# Overexposed pictures using Aperture priority?



## Forevergreen (Mar 4, 2009)

Hi there,

I'm very new to DSLR photography so this is most likely something very basic that I am doing wrong, but bare with me.

I have a D80, and take lots of snowboarding/skiing pictures. When it's overcast I don't seem to have a problem with the exposure-most are usually just slightly off which I can fix, however today it was very bright outside, full sun.

I shot about 50 frames in Aperture priority and they are all very overexposed, some are almost all white. Since the camera sets the shutter speed for me, I'm guessing it has something to do with the aperture I am setting the camera at? I tried all different apertures and it didn't help.

I know I can always shoot in a different mode but don't really know where to start using manual yet.

So after that long ramble my question I guess is is this happening because the camera is choosing an incorrect shutter speed, or is the aperture I am using, or is it something else?

And if i need to use a different mode which one, and what settings would be best for this type of situation? (snow and blue skies/sun)

Thanks!


----------



## rufus5150 (Mar 4, 2009)

Snow and any time you have a very brightly lit whites can fool your automatic meter. Take a few test shots, check your histogram and feel free to chimp a bit until you lock in your exposure compensation that'll work for you.


----------



## dxqcanada (Mar 4, 2009)

There could be two reasons:


You have set an aperture that causes the camera to go beyond the fastest shutter speed.
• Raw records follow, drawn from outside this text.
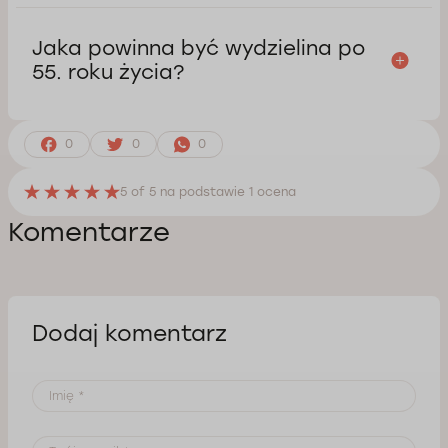
Jaka powinna być wydzielina po
55. roku życia?
0
0
0
5
of 5 na podstawie
1
ocena
Komentarze
Dodaj komentarz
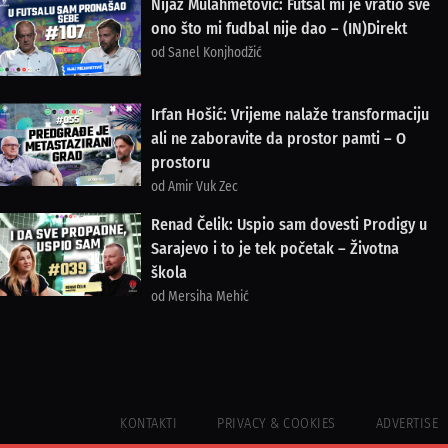
Nijaz Mulahmetović: Futsal mi je vratio sve
ono što mi fudbal nije dao – (IN)Direkt
od Sanel Konjhodžić
Irfan Hošić: Vrijeme nalaže transformaciju
ali ne zaboravite da prostor pamti – O
prostoru
od Amir Vuk Zec
Renad Čelik: Uspio sam dovesti Prodigy u
Sarajevo i to je tek početak – Životna
škola
od Mersiha Mehić
KONTAKTI
PRIVACY & COOKIES
ADVERTISE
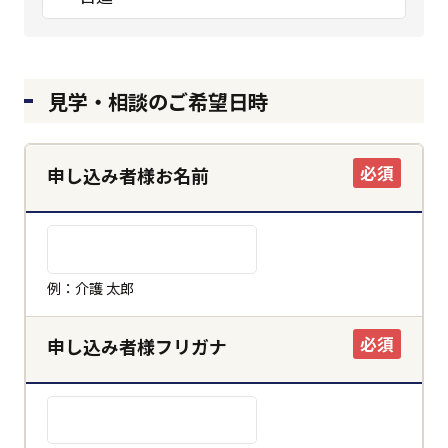
見学・相談のご希望日時
必須
申し込み者様お名前
例：介護 太郎
必須
申し込み者様フリガナ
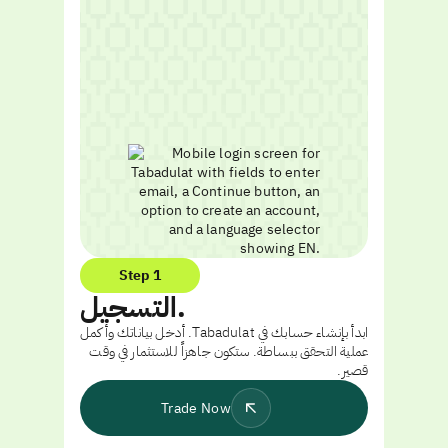
Step 1
التسجيل.
ابدأ بإنشاء حسابك في Tabadulat. أدخل بياناتك وأكمل
عملية التحقق ببساطة. ستكون جاهزاً للاستثمار في وقت
قصير.
Trade Now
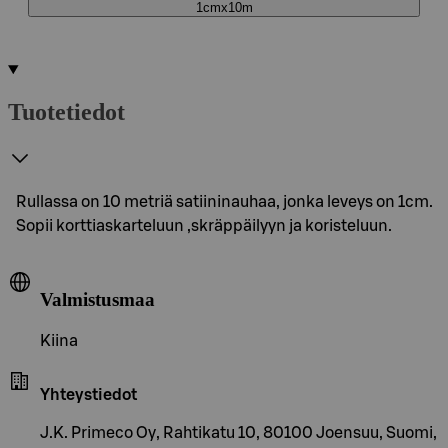
1cmx10m
Tuotetiedot
Rullassa on 10 metriä satiininauhaa, jonka leveys on 1cm.
Sopii korttiaskarteluun ,skräppäilyyn ja koristeluun.
Valmistusmaa
Kiina
Yhteystiedot
J.K. Primeco Oy, Rahtikatu 10, 80100 Joensuu, Suomi,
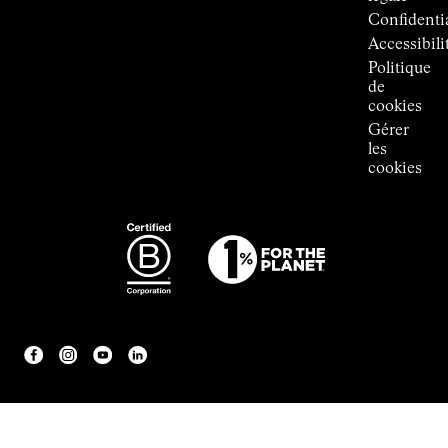
Room
Confidentia
Accessibili
Politique
de
cookies
Gérer
les
cookies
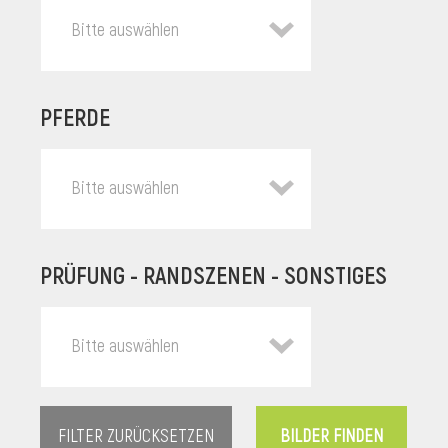
Bitte auswählen
PFERDE
Bitte auswählen
PRÜFUNG - RANDSZENEN - SONSTIGES
l
Bitte auswählen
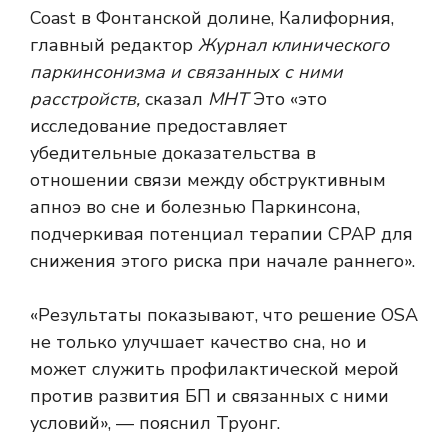
Coast в Фонтанской долине, Калифорния,
главный редактор
Журнал клинического
паркинсонизма и связанных с ними
расстройств,
сказал
МНТ
Это «это
исследование предоставляет
убедительные доказательства в
отношении связи между обструктивным
апноэ во сне и болезнью Паркинсона,
подчеркивая потенциал терапии CPAP для
снижения этого риска при начале раннего».
«Результаты показывают, что решение OSA
не только улучшает качество сна, но и
может служить профилактической мерой
против развития БП и связанных с ними
условий», — пояснил Труонг.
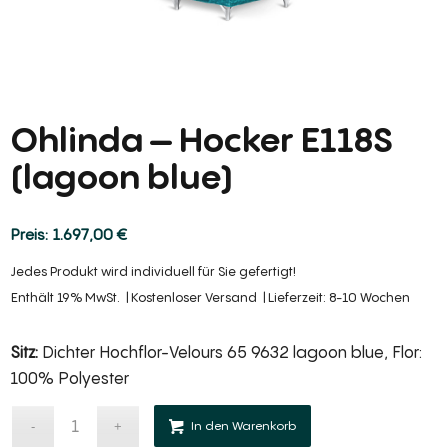
Ohlinda – Hocker E118S
(lagoon blue)
1.697,00
€
Jedes Produkt wird individuell für Sie gefertigt!
Enthält 19% MwSt.
Kostenloser Versand
Lieferzeit: 8-10 Wochen
Sitz:
Dichter Hochflor-Velours 65 9632 lagoon blue, Flor:
100% Polyester
Alternative:
In den Warenkorb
Most camera's would indicate this in some way ... ie flashing shutter speed in LCD.


You have metered for a dark area (or most of the scene is dark) and the subject is a lighter area.


----------



## epp_b (Mar 4, 2009)

This is one of those rare cases in which the problem is actually the camera, not you 

The D80, like the D40, has a not-so-good metering system.  Set your exposure compensation to -0.7 EV and it will get most of the shots right.


----------



## CxThree (Mar 4, 2009)

You may also want to look into custom white balancing.  That snow can throw off the camera fairly easily.  Custom white balance with exposure compensation will be your friend once you learn it.


----------